Desde donde estoy veo que alguno de los italianos que me han adelantado están pasando por un curvon a la izquierda que hay a unos 400 metros de La Laguna.

Esto ya esta chupado (me digo), en la ultima rampa que hay despues del curvon, a la entrada del pueblo hay unos niños jugando con las bicis (futuros escaladores pienso). Les pregunto que cuanto me falta y me dicen que practicamente "estoy en Laguna y para 2 km y pico mas adelante esta El Cebreiro" (dijo un niño literalmente).

Curvon a la derecha y entro en el pueblo, esto si que me da alas (como el redbull). Hay alguna terracita con peregrinos descansando pero yo no paro, he dicho que del tirón e intentare que sea del tirón.

Al pasar un grupo de madur@s peregrinos que parecen franceses me animan como si estuvieran en el tour, la verdad es que da animos.

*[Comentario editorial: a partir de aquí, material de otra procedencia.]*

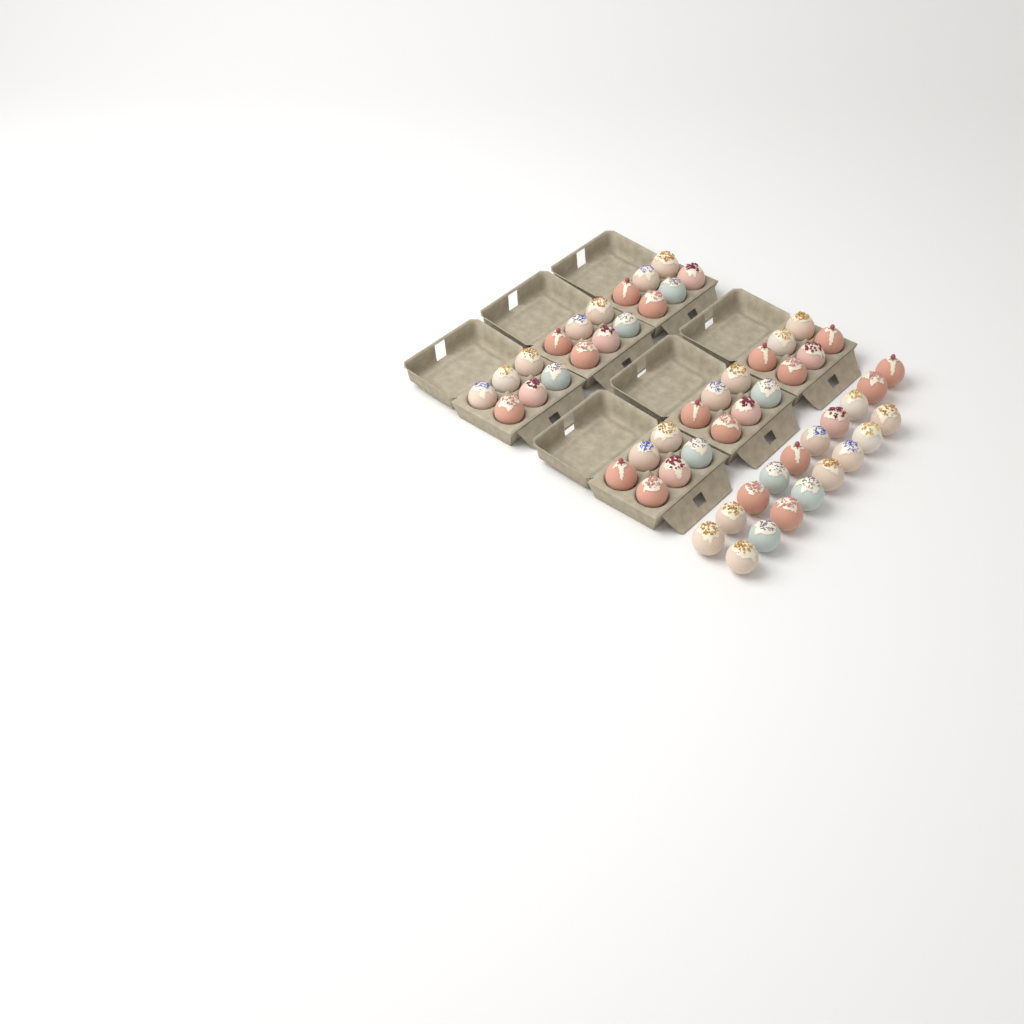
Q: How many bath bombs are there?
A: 54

Aprovecho el descanso que da la pendiente para beber y comerme medio platano mientras pedaleo. Me noto mejor, mas animado. El paisaje sigue siendo im-prezionante.

 

 

Lo que me resta de ascenso voy haciendo la goma con unos colombianos que solo llevan una cubierta de repuesto y llevan la go-pro; estilo alpino que yo le llamo. Nos vamos dando pasadas y nos miramos, yo creo que les resulta curioso que les haga la goma un tio con una bici como la mia con las alforjas cargadas, hasta que  finalmente me dejan atras (claro).

Por fin corono, increíble sensación. Arriba anda el aire, una familia me hace unas fotos y yo contemplo el paisaje desde aquí arriba, que lo mio me ha costado llegar. 

Sigo un poco hasta que mas adelante encuentro la carretera con una cruz al borde, cerca hay un mirador desde donde contemplar otra magnifica vista.

 

 

Vuelvo a la cruz donde paro a descansar ya que no esta tan expuesto al viento, y vuelvo a comer y beber. Allí me encuentro con algunos de los italianos que también estaban recuperando fuerzas, parece que no me han sacado tanta ventaja.

 

  

Continuo y entro en el bonito pueblo de O Cebreiro, es precioso, todo de piedra, con una bonita iglesia.

 

La verdad es que se ve muy bien conservado, tiene varias pallozas y esta abarrotado de peregrinos y de turistas.

 

Aprovecho a tomarme algo y a llamar a mi primo para ver en que fechas anda por Vigo para que me lleve la bicicleta de regreso a casa. Me paro a pensar en lo que acabo de hacer y saco la consclusión de que inconscientemente ya estoy preparando la vuelta, se ve que el haber coronado la segunda de las “reinas” ya me hace suponer que llegare a Santiago si o si, aunque eso esta por ver…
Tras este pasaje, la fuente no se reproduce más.